Problem set:
**1)** In the forum thread about December 11, 1941, reproduce the text from "## Lucky13 (Nov" up to and including "of December 1941?".
**2)** Translate this sentence from the forum thread about December 11, 1941 into Spanish: "The Axis grew out of the Anti-Comintern Pact, an anti-communist treaty signed by Germany and Japan in 1936, with Italy joining the Pact in 1937."

Passage for review:
# 11th of December 1941.....



## Lucky13 (Nov 17, 2013)

....and Adolf Hitler had _not_ declared war on the US, what then, what would have happend, what would Churchill do, would, could Franklin D. Roosevelt declare war on Germany, this perhaps being the miracle the Churchill have waited for, even with 2,400 dead, a couple of bad nights in London he might have said....
_Could_ Churchill, _would_ he had done something, to get US in on the war against Germany and perhaps not only against Japan?
What was the correspondence between these giants like, before 7th of December 1941?


----------



## mikewint (Nov 17, 2013)

The Axis grew out of the Anti-Comintern Pact, an anti-communist treaty signed by Germany and Japan in 1936, with Italy joining the Pact in 1937. Under the the Pact of Steel in 1939 this evolved into a military alliance. With the signing of the Tripartite Pact in 1940 the military aims of Germany and its two treaty-bound allies essentially became one.

Entries provided:

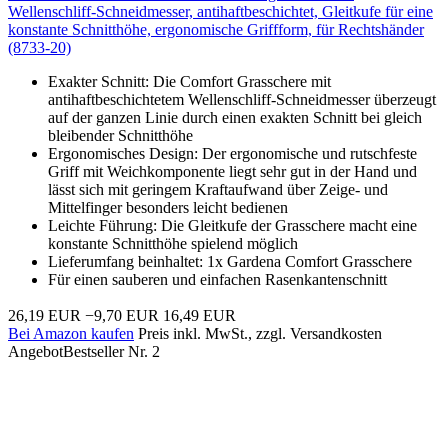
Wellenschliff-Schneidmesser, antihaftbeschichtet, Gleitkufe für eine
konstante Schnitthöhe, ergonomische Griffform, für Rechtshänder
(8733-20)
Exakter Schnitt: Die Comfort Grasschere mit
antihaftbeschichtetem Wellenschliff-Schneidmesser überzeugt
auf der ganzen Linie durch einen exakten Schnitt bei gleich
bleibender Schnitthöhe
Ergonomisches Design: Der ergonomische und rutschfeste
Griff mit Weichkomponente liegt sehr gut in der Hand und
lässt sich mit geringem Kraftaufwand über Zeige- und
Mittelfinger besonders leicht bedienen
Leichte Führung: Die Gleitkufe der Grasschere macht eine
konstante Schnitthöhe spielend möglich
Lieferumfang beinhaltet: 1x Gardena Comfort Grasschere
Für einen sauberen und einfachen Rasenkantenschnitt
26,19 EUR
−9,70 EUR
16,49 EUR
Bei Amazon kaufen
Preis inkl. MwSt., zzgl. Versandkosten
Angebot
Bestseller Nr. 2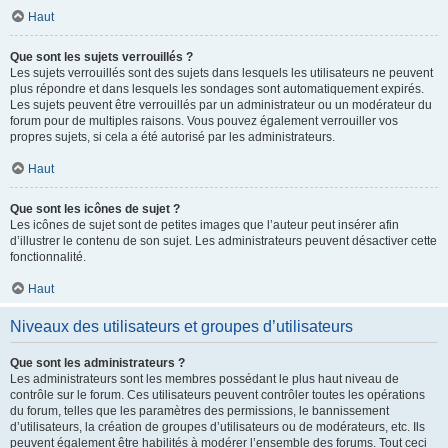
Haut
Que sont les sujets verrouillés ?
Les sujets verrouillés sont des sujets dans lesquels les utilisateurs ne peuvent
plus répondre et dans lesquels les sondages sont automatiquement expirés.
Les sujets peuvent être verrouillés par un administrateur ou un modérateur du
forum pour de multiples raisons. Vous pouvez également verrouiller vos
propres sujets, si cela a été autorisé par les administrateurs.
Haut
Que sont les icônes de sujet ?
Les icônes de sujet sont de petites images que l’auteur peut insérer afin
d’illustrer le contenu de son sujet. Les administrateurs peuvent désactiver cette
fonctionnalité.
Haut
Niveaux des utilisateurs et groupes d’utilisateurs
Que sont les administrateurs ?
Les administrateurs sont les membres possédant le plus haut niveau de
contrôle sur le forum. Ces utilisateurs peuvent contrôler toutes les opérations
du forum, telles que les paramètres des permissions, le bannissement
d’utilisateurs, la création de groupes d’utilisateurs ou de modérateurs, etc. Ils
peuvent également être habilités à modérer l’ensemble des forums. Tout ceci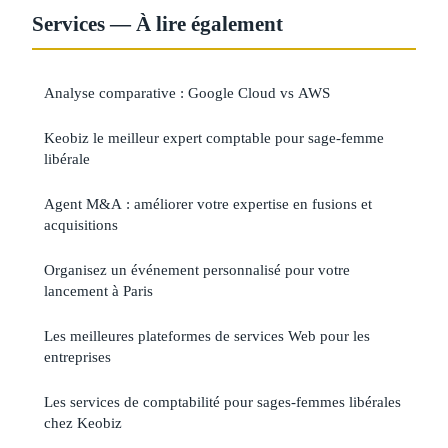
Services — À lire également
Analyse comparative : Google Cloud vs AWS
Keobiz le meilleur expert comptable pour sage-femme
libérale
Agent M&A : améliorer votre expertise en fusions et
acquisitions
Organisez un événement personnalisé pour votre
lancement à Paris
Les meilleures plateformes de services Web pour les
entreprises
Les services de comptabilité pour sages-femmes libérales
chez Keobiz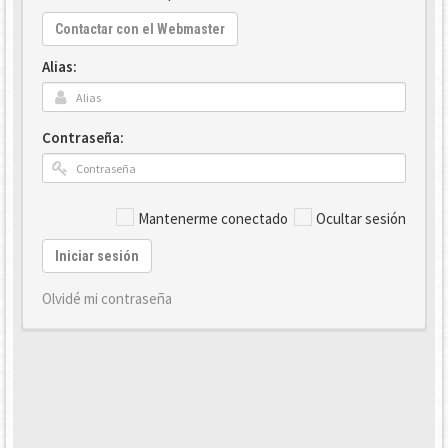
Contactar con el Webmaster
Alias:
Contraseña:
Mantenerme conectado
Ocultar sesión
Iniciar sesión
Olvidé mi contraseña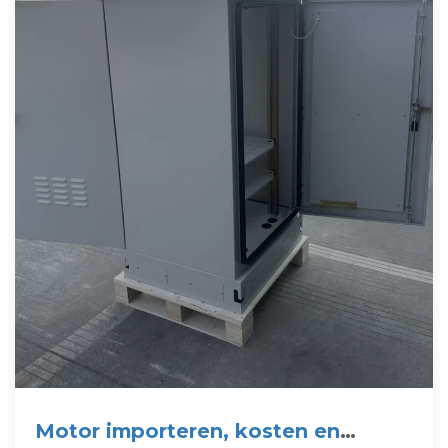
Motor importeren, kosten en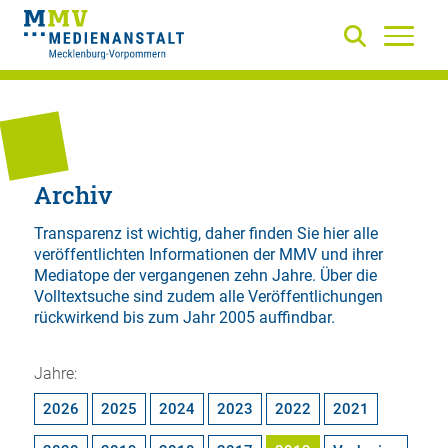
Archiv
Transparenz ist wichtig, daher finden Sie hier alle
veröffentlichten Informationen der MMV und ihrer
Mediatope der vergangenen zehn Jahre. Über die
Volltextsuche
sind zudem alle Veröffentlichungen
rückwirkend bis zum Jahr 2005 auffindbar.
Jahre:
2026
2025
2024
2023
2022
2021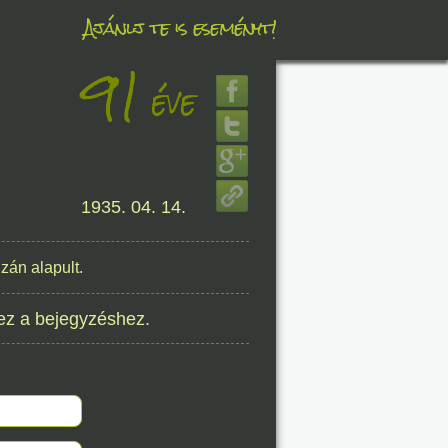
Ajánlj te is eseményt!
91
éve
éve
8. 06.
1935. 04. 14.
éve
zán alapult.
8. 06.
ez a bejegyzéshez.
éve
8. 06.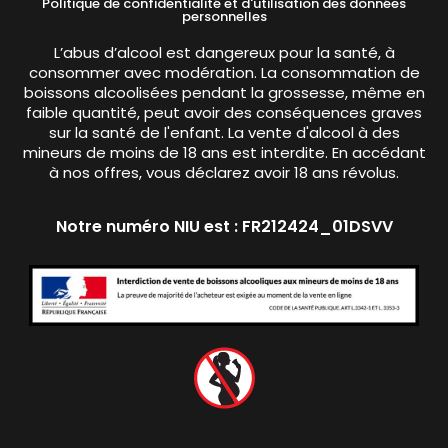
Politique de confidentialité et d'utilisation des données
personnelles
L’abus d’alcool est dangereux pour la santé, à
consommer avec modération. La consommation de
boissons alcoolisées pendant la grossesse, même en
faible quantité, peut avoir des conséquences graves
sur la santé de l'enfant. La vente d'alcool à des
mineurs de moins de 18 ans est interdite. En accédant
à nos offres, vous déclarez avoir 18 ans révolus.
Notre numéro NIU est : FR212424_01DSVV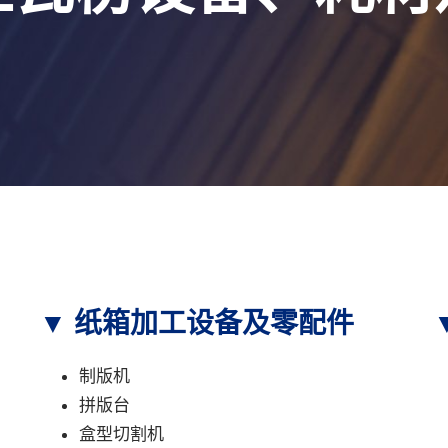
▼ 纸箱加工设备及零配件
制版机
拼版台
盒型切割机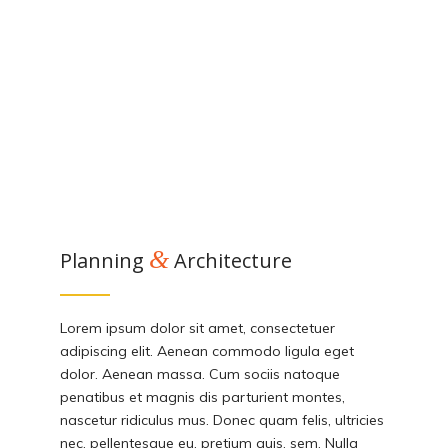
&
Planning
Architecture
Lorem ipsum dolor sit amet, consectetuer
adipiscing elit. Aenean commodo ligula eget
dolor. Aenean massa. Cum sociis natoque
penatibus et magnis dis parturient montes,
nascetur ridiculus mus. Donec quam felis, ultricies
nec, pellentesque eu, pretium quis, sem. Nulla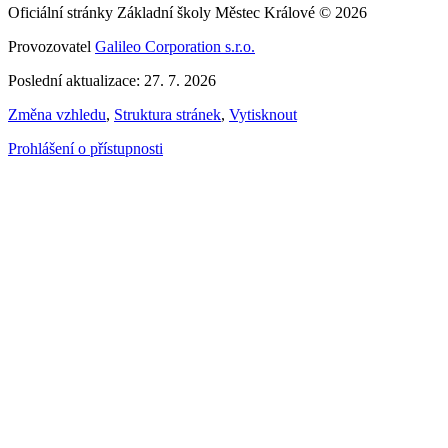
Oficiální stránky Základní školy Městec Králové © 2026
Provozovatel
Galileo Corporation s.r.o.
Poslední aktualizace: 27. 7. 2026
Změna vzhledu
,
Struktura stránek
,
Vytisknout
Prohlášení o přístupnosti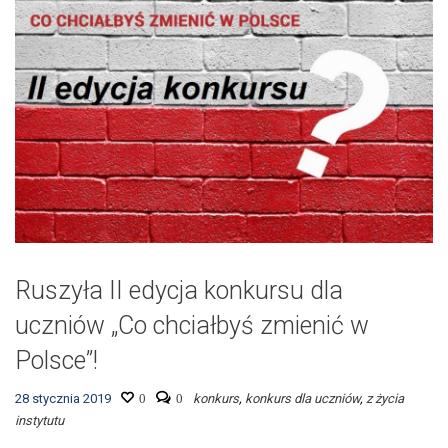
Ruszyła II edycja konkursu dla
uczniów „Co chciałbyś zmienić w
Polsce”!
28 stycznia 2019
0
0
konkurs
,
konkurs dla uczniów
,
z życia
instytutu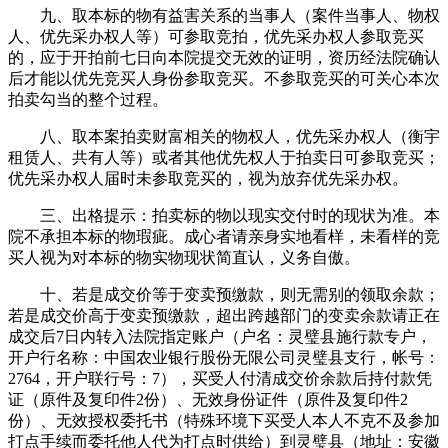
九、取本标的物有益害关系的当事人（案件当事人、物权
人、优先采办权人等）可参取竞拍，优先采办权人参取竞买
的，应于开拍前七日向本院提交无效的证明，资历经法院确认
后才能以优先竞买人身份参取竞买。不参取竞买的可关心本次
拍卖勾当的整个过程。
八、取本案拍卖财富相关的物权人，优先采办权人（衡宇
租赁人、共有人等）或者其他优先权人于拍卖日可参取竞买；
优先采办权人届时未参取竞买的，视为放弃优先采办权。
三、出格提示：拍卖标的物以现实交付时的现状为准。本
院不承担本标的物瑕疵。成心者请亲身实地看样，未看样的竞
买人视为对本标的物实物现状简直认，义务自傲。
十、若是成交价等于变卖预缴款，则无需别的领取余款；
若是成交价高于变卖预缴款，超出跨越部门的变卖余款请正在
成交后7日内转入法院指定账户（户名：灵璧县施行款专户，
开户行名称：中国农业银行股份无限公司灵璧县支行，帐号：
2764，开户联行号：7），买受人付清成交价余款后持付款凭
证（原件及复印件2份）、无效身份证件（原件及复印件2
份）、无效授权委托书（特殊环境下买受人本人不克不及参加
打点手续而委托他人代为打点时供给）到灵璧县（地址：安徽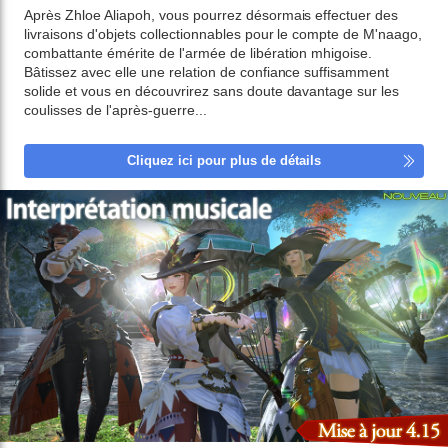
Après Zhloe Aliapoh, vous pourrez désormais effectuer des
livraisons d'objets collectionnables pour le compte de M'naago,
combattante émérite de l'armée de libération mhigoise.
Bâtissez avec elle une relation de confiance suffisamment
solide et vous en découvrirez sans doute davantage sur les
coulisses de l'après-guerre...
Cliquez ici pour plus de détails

Solutions for each task:
**1)**
## Lucky13 (Nov 17, 2013)

....and Adolf Hitler had _not_ declared war on the US, what then, what would have happend, what would Churchill do, would, could Franklin D. Roosevelt declare war on Germany, this perhaps being the miracle the Churchill have waited for, even with 2,400 dead, a couple of bad nights in London he might have said....
_Could_ Churchill, _would_ he had done something, to get US in on the war against Germany and perhaps not only against Japan?
What was the correspondence between these giants like, before 7th of December 1941?

**2)** El Eje surgió del Pacto Antikomintern, un tratado anticomunista firmado por Alemania y Japón en 1936, al que Italia se unió en 1937.